Pero es que cada uno tiene unas condiciones distintas. No sé cuáles son las tuyas exactamente, pero a priori a mí desde luego me parece que se gana en calidad de vida si se puede estar en el lugar donde te va mejor. Se me ocurre el caso de una familia que se tiene que partir para que la que aprueba se vaya a la conchinchina. No siempre la familia puede ir a donde marque la residencia... O en todo caso, a veces se puede soportar el sacrificio durante un año, pero no durante 4.
Desde ese punto de vista no me parece tan raro o "malo" coger la plaza que toque de primeras, porque es mejor tener esa experiencia que no tenerla, pero intentar al año siguiente mejorar las condiciones de uno, para volver a presentarse e intentar coger la plaza que de verdad querías.

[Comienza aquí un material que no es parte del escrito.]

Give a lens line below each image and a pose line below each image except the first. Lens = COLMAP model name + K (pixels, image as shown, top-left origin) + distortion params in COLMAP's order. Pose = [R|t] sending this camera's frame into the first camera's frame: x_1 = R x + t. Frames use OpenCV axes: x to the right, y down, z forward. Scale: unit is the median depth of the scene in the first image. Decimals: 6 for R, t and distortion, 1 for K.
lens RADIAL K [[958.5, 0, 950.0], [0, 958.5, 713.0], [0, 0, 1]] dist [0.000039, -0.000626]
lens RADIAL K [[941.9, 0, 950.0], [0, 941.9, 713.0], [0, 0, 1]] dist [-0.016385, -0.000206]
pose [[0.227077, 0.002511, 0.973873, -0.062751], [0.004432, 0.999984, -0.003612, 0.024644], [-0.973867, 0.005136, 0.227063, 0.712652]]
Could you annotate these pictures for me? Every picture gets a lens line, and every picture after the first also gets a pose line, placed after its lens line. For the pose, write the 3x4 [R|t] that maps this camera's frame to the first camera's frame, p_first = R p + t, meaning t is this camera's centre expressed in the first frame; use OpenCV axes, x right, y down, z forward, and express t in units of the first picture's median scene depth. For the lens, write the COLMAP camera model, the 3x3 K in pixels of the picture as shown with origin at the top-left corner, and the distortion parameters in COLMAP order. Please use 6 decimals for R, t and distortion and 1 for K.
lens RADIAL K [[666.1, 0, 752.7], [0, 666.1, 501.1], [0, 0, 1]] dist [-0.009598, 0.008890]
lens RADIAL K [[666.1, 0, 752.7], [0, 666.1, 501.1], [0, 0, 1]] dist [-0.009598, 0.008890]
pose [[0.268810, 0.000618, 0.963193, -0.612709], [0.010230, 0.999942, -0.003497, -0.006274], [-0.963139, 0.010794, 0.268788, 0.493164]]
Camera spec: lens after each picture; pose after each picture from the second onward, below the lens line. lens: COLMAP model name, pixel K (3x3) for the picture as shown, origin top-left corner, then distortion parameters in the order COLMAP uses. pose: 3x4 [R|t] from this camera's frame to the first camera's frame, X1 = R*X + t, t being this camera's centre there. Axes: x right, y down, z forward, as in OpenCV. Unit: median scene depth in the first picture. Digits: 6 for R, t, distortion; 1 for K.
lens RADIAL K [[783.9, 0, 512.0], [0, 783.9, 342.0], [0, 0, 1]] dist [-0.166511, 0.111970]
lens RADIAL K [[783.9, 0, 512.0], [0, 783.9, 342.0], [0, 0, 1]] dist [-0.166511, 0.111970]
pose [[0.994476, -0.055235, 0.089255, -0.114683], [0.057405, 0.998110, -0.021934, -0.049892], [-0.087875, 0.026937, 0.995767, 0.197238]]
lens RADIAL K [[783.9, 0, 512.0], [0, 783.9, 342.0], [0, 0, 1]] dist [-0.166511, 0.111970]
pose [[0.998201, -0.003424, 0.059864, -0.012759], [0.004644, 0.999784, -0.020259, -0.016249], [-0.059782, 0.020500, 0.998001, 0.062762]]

Creo que uno tiene que luchar por lo que más desea, ¿por qué no? Si eso implica renunciar a una plaza en la que ya habías empezado y "perjudicar" a posteriori al 132 que en su momento pudo haber quedado con plaza, pues no niego que es una lástima, pero una tampoco tiene por qué complicar toda su vida familiar por pensar en terceras personas que de todos modos no habían sacado plaza, y más cuando legalmente es algo que está permitido hacer (renunciar a una plaza por coger una nueva que también te has ganado).
En resumen, yo sí intentaría sacar una plaza mejor al año siguiente porque entiendo que es una inversión para mejorar las condiciones personales.
Respecto a rechazar de primeras la plaza y hacer feliz desde el primer día a la 132, pues todo depende de cada uno, una vez más. Yo probablemente antes de irme muy lejos sí renunciaría, por poner un ejemplo. Para mí el PIR es un objetivo que he perseguido durante mucho tiempo, pero a la vez también me he estado labrando otros caminos, como son contruirme un hogar que para mí también es algo muy importante, y p. ej. yo no podría estar pagando un alquiler en Madrid y una hipoteca en mi ciudad, al menos no durante 4 años en los que estás cobrando tan sólo alrededor de 1000 euros. Y ni qué decir de planteamientos tan vitales como tener hijos mientras tu pareja reside en la península y tú p. ej. estás de residente en Canarias. Evidentemente esto a los 24-25 años a lo mejor no te importa, pero más adelante quizá sí.
Así que en conclusión, todo depende. Es cuestión de valorar tus condiciones y lo que quieres.